The North Shore Sanitary District and numerous Lake County agencies have teamed up to form the Des Plaines River Watershed Workgroup.
As the two largest agencies in group, NSSD and Lake County aim to create a new wastewater environmental action plan. The consortium also plans to coordinate its work with the Illinois Environmental Protection Agency.
John Heinz, Libertyville’s director of Public Works, is spearheading the formation of the volunteer group, along with Andrea Cline of the Lake County Stormwater Management Agency.
The goal is to help the Illinois EPA improve and maintain water quality within the Des Plains River watershed by reducing phosphorus, fecal coliform, chloride and other pollutants that enter the river and its tributaries from discharge pipes, agricultural properties and storm water run-off.
Both the federal and state EPA have been putting pressure on wastewater polluters to cleanup their watersheds, workgroup officials said.
Heinz said the voluntary team effort in Lake County will address the situation without the need for mandated regulations and more stringent pollution discharge permit requirements on local municipalities and regional sanitary districts.
Three similar voluntary workgroups have been formed in Illinois to address watersheds that flow into the Mississippi River Basin.
The DuPage River Salt Creek Workgroup, the Fox River Study Group and the Lower DuPage River Watershed Coalition are being considered models for Lake County, Heinz and Cline told NSSD trustees.

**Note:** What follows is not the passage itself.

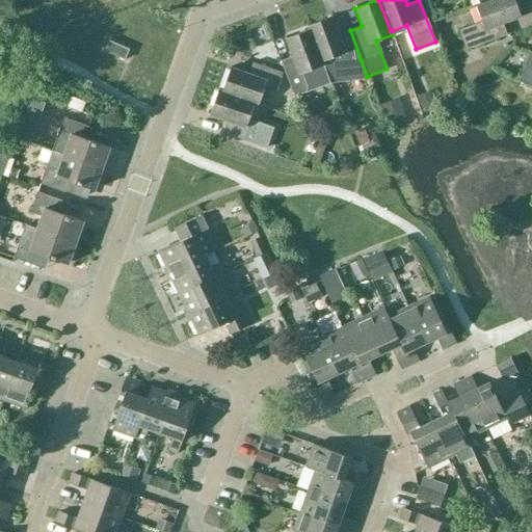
[(521,17),(513,0),(490,0),(479,4),(479,3),(475,5),(481,21),(458,30),(466,50),(506,34),(502,23),(521,17)]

“We expect the Des Plaines River Watershed Workgroup will be organized similar to the DuPage and Fox River models,” Heinz said.
According to Heinz, the workgroup will remain voluntary and a dues scale will depend upon how many votes each member agency has. The group will be governed by a set of bylaws with an elected board of directors, and provide community benefits such as water quality improvements, local decision-making, cost savings, EPA permit compliance with shared monitoring and public educational efforts. Heinz said dues would not be assessed until June 2015.
“Annual dues and grants will be used to implement a comprehensive, watershed-wide monitoring program, which will be the basis for implementing water quality improvements, and to cover technical and administrative support,” Heinz told NSSD trustees.